### EXCERPT TO READ
A friend of mine at choir tonight lives in Hurstbridge, surrounded by bush, with only one road in and out.  “Keep safe” we say as she leaves, knowing that she could be plunged into a nightmare tomorrow- or maybe not.  Leave early; activate your bushfire plans we are warned; prepare for gale force winds we are advised.

We are uneasy.

Speeches at the Bushfire Memorial Service

People often decry the internet as a source of misinformation and ill-formed views, but  I reckon that talkbalk radio is even worse.  I only listen to talkbalk radio when I really can’t find anything else, like at 4.00 a.m. on Monday morning, when the ABC indulges in playing just two or three notes, intoning endlessly hour after hour; or when SBS and ABC news radio decide that they are both going to take exactly the same feed of English soccer.  So it was in desperation that I tuned in to talkback radio on Sunday night/Monday morning, and heard a woman talking about the Bushfire Memorial Service that morning.

She enjoyed the service, she said, but ” then one of those politicians got on, and said “remember this and vote for me at the next election””.

What?????? I didn’t hear that!!  But then, the next morning, I read the summary in The Age of the speeches given at the memorial.  When I looked at Kevin Rudd’s speech, I wondered why I bridled against it on hearing it on Sunday.  Had I, too, heard something that wasn’t said? As I heard it, he was making a claim that Australians have a particular claim on universal human values,  over and above that of other people, and that values like courage and compassion were Australian values.  Yet, The Age report said no such thing.

Then I noticed the “This is an edited extract of the speech” disclaimer at the bottom.  So here is Rudd’s full speech, with the parts that were omitted from The Age summary in bold.

Fellow members of the great Australian family.

When the histories of nations are written, there are times which sorely test each nation’s soul.

Whether through the carnage of human conflict or through the terrifying forces of nature unleashed.

### THINGS TO DO
1. Decide whether each statement agrees with the memorial service excerpt, answering yes or no and quoting the words of the excerpt that settle it. (a) The friend from choir lives in Hurstbridge, where there is only one road in and out. (b) The writer considers talkback radio a better source of views than the internet. (c) The Age printed Rudd's memorial speech in full.
2. Reproduce the passage of the memorial service excerpt starting at "Then I noticed" and ending at "summary in bold.".

### DATA SHOWN
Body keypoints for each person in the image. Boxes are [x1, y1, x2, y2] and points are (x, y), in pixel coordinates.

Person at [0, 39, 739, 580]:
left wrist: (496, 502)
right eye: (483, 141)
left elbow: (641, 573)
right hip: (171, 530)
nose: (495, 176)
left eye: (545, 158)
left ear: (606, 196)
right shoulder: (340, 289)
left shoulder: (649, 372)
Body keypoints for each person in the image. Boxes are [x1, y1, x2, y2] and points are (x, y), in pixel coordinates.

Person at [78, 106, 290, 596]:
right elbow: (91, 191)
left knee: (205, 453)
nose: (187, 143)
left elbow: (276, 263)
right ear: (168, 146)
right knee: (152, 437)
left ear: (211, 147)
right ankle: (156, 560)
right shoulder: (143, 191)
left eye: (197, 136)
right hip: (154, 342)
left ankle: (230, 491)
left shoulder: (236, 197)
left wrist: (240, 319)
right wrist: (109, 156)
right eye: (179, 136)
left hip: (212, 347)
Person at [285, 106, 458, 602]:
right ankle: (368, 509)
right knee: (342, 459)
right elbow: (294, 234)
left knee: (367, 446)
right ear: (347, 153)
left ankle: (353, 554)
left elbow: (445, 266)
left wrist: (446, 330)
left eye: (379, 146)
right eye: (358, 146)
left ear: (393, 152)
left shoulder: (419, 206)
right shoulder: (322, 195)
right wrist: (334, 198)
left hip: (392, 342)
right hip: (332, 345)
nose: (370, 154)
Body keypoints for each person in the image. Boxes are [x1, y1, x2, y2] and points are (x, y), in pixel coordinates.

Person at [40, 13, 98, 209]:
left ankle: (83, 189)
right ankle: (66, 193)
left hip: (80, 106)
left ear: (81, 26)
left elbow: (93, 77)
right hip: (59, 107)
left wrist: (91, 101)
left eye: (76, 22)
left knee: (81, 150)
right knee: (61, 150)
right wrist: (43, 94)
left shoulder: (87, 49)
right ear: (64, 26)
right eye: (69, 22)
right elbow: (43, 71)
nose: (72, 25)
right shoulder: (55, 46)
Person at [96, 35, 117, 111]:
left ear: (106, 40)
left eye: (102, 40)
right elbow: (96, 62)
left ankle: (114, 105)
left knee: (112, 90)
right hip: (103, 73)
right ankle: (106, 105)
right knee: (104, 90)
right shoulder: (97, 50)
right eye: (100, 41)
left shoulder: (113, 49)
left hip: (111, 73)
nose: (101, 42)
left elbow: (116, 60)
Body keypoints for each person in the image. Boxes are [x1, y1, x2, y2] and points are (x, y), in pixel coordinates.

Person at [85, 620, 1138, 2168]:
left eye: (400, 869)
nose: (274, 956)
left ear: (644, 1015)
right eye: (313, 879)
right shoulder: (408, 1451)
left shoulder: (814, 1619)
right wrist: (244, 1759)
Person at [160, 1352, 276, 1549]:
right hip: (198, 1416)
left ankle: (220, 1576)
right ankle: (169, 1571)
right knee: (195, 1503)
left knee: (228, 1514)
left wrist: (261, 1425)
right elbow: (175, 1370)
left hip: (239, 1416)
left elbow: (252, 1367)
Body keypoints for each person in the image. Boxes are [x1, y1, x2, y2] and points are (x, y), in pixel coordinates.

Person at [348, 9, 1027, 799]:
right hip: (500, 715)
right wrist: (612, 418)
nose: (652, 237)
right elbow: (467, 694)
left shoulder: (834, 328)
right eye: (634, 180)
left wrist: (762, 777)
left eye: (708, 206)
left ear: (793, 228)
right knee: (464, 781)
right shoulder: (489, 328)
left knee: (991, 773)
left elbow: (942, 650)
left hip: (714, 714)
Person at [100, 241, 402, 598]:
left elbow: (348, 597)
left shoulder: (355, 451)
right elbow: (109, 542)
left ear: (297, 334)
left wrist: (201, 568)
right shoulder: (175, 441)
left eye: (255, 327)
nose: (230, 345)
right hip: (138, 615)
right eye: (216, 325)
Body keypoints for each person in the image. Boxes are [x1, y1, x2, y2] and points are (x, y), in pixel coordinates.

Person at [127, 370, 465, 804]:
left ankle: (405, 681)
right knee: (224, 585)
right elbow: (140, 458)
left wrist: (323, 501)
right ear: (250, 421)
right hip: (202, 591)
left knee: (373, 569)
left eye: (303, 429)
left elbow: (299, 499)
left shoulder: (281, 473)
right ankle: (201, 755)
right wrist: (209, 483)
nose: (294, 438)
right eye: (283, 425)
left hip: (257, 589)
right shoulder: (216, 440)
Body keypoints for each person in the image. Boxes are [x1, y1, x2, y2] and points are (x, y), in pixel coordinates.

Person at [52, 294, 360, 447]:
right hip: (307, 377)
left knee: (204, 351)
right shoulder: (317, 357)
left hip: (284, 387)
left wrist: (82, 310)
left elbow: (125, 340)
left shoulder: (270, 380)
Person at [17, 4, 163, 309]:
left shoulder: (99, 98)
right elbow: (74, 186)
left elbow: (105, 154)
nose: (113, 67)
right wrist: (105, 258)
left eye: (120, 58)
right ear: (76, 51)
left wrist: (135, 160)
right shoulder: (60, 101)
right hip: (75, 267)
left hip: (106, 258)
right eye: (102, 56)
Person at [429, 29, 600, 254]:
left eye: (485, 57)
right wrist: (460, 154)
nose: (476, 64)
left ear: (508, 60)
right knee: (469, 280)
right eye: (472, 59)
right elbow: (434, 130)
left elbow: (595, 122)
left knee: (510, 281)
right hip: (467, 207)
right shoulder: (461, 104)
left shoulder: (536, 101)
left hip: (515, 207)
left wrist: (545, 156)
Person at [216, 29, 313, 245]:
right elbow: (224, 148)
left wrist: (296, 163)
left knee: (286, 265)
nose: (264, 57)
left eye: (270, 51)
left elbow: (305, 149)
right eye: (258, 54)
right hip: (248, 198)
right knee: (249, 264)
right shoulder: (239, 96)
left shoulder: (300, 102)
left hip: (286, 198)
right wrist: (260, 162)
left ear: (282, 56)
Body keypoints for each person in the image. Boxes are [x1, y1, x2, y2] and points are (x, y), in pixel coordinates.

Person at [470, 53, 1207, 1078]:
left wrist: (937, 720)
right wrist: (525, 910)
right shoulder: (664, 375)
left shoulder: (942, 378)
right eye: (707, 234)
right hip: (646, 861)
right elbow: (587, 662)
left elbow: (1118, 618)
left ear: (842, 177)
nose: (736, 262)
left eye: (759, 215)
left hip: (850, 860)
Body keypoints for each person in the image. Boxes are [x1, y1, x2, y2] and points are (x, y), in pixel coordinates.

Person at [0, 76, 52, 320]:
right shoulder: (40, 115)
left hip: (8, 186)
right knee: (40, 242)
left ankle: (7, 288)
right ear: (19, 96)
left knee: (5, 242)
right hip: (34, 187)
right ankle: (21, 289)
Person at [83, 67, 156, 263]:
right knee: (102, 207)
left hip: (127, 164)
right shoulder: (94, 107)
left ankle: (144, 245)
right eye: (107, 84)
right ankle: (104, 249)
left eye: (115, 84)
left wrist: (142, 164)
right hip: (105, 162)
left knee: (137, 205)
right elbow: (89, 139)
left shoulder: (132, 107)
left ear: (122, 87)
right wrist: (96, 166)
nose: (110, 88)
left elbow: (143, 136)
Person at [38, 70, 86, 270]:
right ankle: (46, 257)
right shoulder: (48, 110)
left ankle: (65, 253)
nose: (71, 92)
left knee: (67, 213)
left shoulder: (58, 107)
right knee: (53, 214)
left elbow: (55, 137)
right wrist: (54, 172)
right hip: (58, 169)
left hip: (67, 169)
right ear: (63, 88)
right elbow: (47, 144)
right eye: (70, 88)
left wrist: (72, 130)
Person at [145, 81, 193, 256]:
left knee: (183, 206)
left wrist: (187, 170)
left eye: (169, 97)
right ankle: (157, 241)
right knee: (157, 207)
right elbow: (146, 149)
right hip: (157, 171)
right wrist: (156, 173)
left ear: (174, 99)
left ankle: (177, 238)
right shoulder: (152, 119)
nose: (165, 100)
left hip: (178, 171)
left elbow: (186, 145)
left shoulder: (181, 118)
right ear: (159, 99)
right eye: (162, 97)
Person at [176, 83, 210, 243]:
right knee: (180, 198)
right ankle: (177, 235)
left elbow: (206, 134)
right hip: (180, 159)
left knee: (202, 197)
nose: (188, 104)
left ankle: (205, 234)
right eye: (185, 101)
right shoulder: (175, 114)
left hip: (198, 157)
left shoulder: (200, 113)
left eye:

### YOUR WRITTEN ANSWERS
1.
(a) Yes: "lives in Hurstbridge, surrounded by bush, with only one road in and out"
(b) No: "I reckon that talkbalk radio is even worse"
(c) No: "This is an edited extract of the speech"

2.
Then I noticed the “This is an edited extract of the speech” disclaimer at the bottom.  So here is Rudd’s full speech, with the parts that were omitted from The Age summary in bold.